Methodology availability varies by market, chain, and pool. A model existing does not mean it covers every asset you care about yet. Which markets and pools currently carry which signals is documented under [Coverage & gaps](/trust/data/coverage-and-gaps), and the freshness/quality metadata on every response tells you, per call, whether the data behind a specific number is current and complete.

## When to trust a number

Every Alterscope response carries a [freshness and quality verdict](/trust/data/freshness-and-quality). The short version:

* A `pass` verdict on `fresh`/`realtime` data is safe to rely on within the model's stated assumptions above.
* A `warn` verdict, or `approaching_stale` data, is usable but worth a second look for high-stakes decisions.
* A `fail` verdict, or `stale`/`unknown` data, should not be relied on unsupervised.
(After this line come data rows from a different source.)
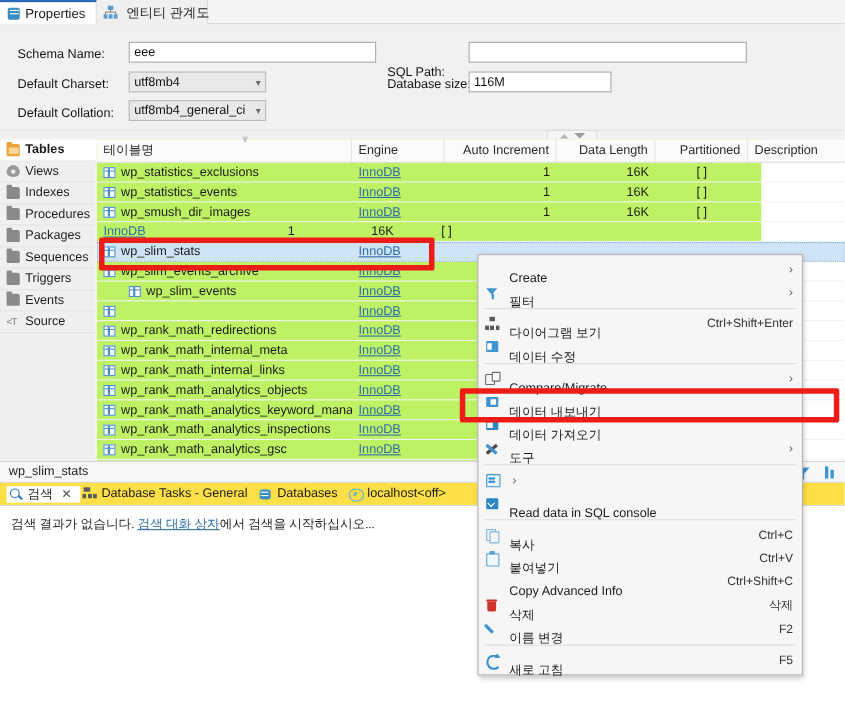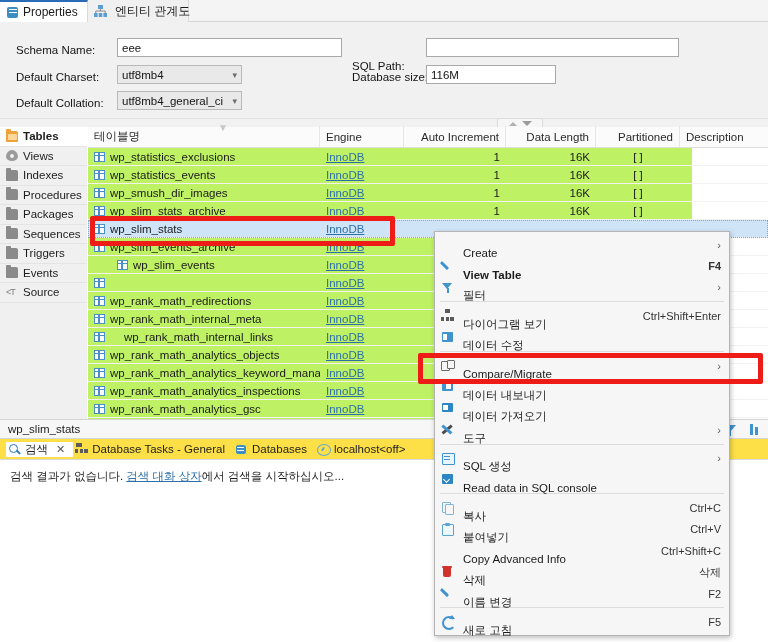--- a/index.html
+++ b/index.html
@@ -156,21 +156,21 @@
   .bottom { position:absolute; left:0; top:439px; width:768px; height:203px; background:#ffffff; }
   .btabs {
     position:absolute; left:0; top:0; width:768px; height:21px;
     background:#fde047; border-bottom:1px solid #dadada;
     display:flex; align-items:center; gap:0px; padding-left:6px;
   }
   .btab { display:flex; align-items:center; gap:4px; padding:0 8px 0 2px; font-size:11.5px; color:#1c1c1c; white-space:nowrap;}
   .btab.active { background:#ffffff; }
   .xmark { color:#555; font-size:11px; margin-left:4px;}
   .bbody { position:absolute; left:0; top:21px; width:768px; height:182px; background:#ffffff; padding:9px 0 0 10px;}
-  .bmsg { font-size:11.5px; color:#1c1c1c; }
+  .bmsg { font-size:11.5px; color:#1c1c1c;font-family:Liberation Serif, serif; }
   .bmsg .u { color:#2d6fa8; text-decoration:underline; }
 
   
   .ctxmenu {
     position:absolute; left:434px; top:231px; width:296px;
     background:#f6f6f6; border:1px solid #b4b4b4;
     box-shadow:1px 2px 5px rgba(0,0,0,.25);
     padding:2px 0;
     z-index:40;
   }
@@ -410,24 +410,20 @@
             </div>
             <div class="cell" style="width: 84px;">
               <span class="lnk">InnoDB</span>
             </div>
             <div class="cell num" style="width: 102px;">1</div>
             <div class="cell num" style="width: 90px;">16K</div>
             <div class="cell ctr" style="width: 84px;">[ ]</div>
             <div class="cell " style="width: 88px;"></div>
           </div>
           <div class="grow">
-            <div class="cell" style="width: 232px;">
-              <span class="tbl-ico"></span>
-              <span>wp_slim_stats_archive</span>
-            </div>
             <div class="cell" style="width: 84px;">
               <span class="lnk">InnoDB</span>
             </div>
             <div class="cell num" style="width: 102px;">1</div>
             <div class="cell num" style="width: 90px;">16K</div>
             <div class="cell ctr" style="width: 84px;">[ ]</div>
             <div class="cell " style="width: 88px;"></div>
           </div>
           <div class="grow sel">
             <div class="cell" style="width: 232px;">
@@ -500,21 +496,21 @@
             </div>
             <div class="cell" style="width: 84px;">
               <span class="lnk">InnoDB</span>
             </div>
             <div class="cell num" style="width: 102px;"></div>
             <div class="cell num" style="width: 90px;"></div>
             <div class="cell ctr" style="width: 84px;"></div>
             <div class="cell " style="width: 88px;"></div>
           </div>
           <div class="grow">
-            <div class="cell" style="width: 232px; gap: 14px;">
+            <div class="cell" style="width: 232px;">
               <span class="tbl-ico"></span>
               <span>wp_rank_math_internal_links</span>
             </div>
             <div class="cell" style="width: 84px;">
               <span class="lnk">InnoDB</span>
             </div>
             <div class="cell num" style="width: 102px;"></div>
             <div class="cell num" style="width: 90px;"></div>
             <div class="cell ctr" style="width: 84px;"></div>
             <div class="cell " style="width: 88px;"></div>
@@ -618,27 +614,20 @@
       </div>
     </div>
   </div>
 
   <div class="ctxmenu" id="ctxmenu">
       <div class="mi">
         <span class="mi-ico"></span>
         <span class="mi-lbl">Create</span>
         <span class="mi-arrow">›</span>
       </div>
-      <div class="mi bold">
-        <span class="mi-ico">
-          <span class="g g-pencil"></span>
-        </span>
-        <span class="mi-lbl">View Table</span>
-        <span class="mi-acc">F4</span>
-      </div>
       <div class="mi">
         <span class="mi-ico">
           <span class="g g-filter"></span>
         </span>
         <span class="mi-lbl">필터</span>
         <span class="mi-arrow">›</span>
       </div>
       <div class="msep"></div>
       <div class="mi">
         <span class="mi-ico">
@@ -678,21 +667,20 @@
           <span class="g g-tools"></span>
         </span>
         <span class="mi-lbl">도구</span>
         <span class="mi-arrow">›</span>
       </div>
       <div class="msep"></div>
       <div class="mi">
         <span class="mi-ico">
           <span class="g g-sqlgen"></span>
         </span>
-        <span class="mi-lbl">SQL 생성</span>
         <span class="mi-arrow">›</span>
       </div>
       <div class="mi">
         <span class="mi-ico">
           <span class="g g-console"></span>
         </span>
         <span class="mi-lbl">Read data in SQL console</span>
       </div>
       <div class="msep"></div>
       <div class="mi">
If a number can't be trusted, the platform says so in the response rather than hiding it — that, more than any single score, is the methodology.

## What we publish, and what we don't

We publish the methods, the formulas, the inputs, and the validation approach so our numbers can be judged and sanity-checked. We withhold the proprietary calibration — exact weights, tuned parameters, and training specifics — that would let the model be reconstructed wholesale. Where a parameter is sensitive, the model page publishes the formula and marks that parameter *calibrated internally*. Enough to be credible and verifiable; never a build recipe.